My mom always liked to make her sauce sweet, she would add a couple shredded carrots into her sauce to sweeten it up and they basically cook away to nothing. I don’t add the carrots, though since Ray prefers a more acidic/sour sauce and this sauce is already sweet on it’s own with the roasted tomatoes.
Step #8: let it cook….. low & slow
On the stove, in your slow cooker or in the oven for a few hours. OR you could quickly in your pressure cooker for 40 minutes. But since I made such a massive amount of sauce, I’m keeping mine on the stove, over very low heat for the next several hours (it’s 2 pm right now and I’ll let it go until about 7 or 8 pm) When your sauce is done, carefully pick the bones out of the sauce. If there are any soft pieces of meat falling off the bones you can pull them off and put them in the sauce. My grandmother would add chunks of roast in her sauce then shred them up into the sauce at the end (which I do occasionally too).
Taste your sauce and adjust your seasoning. Most importantly make sure it’s adequately salted.
Step #9: Enjoy immediately or store for later
Your sauce is technically done whenever you think it tastes great after the bones have simmered for at least an hour. Typically, when we aren’t fasting, dinner the night I make sauce will use the sauce.. most often just on top of spaghetti squash or if I’m feeling fancy I’ll use some of the grain-free tortellini from the freezer (pasta dough recipe in my cookbook Without Grain).
Normally when I make a large pot of all-day sauce I don’t “put it up” until the next day – and by put it up I mean freeze or can.
To save your sauce for later, you can pack it up in freezer bags or containers and freeze it for upto 6 months. Or if you’d prefer it can be pressure canned, at 10 pounds pressure for 60 minutes for quart jars/40 minutes for pint jars. (you should always use a gauged pressure canner for canning and not an electric multi-cooker with a pressure cooking function) Once your sauce is canned it will easily last a few years.

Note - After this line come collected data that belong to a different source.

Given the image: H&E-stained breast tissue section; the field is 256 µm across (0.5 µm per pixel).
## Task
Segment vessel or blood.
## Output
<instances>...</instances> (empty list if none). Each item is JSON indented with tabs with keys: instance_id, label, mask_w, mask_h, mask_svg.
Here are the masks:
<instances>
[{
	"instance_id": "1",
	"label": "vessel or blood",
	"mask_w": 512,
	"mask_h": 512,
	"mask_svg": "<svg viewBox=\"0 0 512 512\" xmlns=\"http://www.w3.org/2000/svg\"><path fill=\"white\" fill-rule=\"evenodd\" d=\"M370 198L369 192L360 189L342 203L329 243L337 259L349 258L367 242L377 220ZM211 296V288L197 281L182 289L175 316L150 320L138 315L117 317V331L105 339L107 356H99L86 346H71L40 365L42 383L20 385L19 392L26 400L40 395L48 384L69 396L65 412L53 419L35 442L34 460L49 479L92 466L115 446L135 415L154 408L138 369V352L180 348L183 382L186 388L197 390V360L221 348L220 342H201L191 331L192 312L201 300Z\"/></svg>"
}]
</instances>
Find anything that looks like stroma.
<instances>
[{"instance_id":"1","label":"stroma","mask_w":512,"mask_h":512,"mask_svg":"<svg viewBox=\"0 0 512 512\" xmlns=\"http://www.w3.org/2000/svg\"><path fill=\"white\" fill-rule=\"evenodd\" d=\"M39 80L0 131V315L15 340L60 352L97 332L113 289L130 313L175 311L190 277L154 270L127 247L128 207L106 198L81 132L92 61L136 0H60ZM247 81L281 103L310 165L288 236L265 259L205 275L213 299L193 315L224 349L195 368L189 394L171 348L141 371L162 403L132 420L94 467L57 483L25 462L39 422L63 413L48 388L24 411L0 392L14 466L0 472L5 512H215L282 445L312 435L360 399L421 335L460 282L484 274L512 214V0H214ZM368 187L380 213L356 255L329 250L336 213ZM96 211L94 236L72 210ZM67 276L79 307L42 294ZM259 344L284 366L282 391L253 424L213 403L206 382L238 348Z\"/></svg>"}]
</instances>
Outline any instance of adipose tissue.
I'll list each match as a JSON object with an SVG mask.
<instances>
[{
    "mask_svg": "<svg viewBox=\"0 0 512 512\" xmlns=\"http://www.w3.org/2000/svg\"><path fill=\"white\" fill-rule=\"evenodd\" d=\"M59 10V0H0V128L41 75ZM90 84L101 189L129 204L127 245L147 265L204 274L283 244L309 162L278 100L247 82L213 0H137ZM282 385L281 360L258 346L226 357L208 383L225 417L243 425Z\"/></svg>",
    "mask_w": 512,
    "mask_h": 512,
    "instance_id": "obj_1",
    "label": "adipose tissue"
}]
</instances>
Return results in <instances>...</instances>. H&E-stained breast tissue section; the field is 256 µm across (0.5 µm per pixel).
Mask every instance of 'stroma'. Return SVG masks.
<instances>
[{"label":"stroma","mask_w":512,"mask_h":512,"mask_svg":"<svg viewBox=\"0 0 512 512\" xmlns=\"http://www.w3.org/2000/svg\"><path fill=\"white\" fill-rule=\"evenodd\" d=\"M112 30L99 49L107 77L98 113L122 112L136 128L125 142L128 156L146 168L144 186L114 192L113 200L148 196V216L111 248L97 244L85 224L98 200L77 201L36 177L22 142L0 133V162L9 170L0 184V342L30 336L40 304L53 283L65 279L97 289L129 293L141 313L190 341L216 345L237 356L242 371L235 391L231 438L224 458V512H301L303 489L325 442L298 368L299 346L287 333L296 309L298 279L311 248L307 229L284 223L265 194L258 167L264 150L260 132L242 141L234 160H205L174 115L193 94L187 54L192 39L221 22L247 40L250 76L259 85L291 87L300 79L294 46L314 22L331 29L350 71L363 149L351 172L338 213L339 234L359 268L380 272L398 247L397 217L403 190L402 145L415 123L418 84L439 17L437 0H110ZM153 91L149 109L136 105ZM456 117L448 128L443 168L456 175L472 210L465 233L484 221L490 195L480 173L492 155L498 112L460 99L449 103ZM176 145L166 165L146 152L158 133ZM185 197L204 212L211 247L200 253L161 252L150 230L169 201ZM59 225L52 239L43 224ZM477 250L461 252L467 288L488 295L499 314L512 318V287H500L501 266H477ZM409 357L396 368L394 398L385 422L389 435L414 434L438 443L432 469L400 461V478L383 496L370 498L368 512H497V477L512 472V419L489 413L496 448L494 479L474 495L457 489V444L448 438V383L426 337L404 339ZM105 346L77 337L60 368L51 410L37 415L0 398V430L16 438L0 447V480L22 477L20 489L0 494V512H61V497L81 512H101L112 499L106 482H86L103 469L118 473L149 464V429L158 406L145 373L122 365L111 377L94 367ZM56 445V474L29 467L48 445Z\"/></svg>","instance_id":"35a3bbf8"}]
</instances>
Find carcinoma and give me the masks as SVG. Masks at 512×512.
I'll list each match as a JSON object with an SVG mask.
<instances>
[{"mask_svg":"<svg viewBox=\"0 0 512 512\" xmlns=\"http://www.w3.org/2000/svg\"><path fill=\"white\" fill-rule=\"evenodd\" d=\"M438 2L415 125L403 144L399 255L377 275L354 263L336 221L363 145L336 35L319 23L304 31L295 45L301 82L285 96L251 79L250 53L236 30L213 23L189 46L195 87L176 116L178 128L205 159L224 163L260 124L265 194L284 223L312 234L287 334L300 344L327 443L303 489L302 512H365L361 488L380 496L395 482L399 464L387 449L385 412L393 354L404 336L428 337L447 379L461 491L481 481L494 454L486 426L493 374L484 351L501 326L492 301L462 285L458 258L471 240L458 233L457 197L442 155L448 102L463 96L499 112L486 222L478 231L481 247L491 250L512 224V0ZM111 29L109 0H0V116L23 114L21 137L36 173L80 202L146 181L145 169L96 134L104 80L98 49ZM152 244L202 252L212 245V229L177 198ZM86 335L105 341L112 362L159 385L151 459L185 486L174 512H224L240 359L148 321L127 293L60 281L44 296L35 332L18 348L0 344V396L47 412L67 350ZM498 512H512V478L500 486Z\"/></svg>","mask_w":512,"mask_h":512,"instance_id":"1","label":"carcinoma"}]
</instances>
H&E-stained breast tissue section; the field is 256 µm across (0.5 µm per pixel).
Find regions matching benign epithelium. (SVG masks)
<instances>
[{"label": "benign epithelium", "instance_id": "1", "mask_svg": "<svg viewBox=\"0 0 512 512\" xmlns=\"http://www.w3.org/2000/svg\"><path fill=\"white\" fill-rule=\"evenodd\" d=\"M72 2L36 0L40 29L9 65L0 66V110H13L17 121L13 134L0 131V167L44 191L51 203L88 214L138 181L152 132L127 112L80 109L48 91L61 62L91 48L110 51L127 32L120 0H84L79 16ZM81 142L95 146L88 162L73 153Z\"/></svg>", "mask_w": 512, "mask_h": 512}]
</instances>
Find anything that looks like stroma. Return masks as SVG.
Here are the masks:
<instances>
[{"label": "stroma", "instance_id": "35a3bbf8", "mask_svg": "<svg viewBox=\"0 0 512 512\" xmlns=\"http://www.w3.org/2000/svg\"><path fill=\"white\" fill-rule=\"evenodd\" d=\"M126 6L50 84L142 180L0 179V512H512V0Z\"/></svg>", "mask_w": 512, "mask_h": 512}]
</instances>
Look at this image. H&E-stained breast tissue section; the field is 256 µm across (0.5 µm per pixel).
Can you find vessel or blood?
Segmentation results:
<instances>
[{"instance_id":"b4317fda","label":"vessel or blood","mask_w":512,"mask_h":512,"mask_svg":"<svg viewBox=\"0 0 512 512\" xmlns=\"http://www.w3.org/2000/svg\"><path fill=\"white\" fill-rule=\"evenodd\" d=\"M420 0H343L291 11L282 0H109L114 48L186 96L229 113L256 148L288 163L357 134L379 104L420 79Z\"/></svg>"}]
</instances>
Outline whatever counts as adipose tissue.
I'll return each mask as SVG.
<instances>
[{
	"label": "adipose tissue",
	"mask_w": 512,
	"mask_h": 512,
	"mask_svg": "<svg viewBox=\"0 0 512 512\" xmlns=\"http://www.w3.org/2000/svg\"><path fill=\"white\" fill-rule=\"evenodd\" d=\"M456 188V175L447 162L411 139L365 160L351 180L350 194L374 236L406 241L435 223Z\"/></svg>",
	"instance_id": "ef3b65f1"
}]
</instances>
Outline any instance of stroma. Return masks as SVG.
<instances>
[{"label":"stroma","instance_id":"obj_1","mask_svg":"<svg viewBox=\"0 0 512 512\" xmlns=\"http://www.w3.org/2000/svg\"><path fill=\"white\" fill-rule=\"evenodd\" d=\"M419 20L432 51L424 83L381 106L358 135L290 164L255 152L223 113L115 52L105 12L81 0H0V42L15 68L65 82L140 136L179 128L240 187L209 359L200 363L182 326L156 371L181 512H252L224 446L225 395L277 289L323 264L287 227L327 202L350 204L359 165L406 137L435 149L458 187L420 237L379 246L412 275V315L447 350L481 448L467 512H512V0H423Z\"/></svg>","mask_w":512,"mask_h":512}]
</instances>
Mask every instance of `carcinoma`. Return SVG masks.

As a final note, with both of us Fasting this week – having a pot of delicious Roasted Tomato Sauce on the stove simmering away is seriously tempting, especially for Ray when he got home from work. He did take a few tiny tastes (which in our opinion does not break your fast unless it’s a couple spoons full) and proclaimed that this is the BEST sauce I’ve ever made and hopes that I wrote down exactly what I did – luckily I did – in this post 🙂 Now he’s saying fasting & blood glucose regulation be-damned – I’m tempted to go to the store and get real angel hair pasta!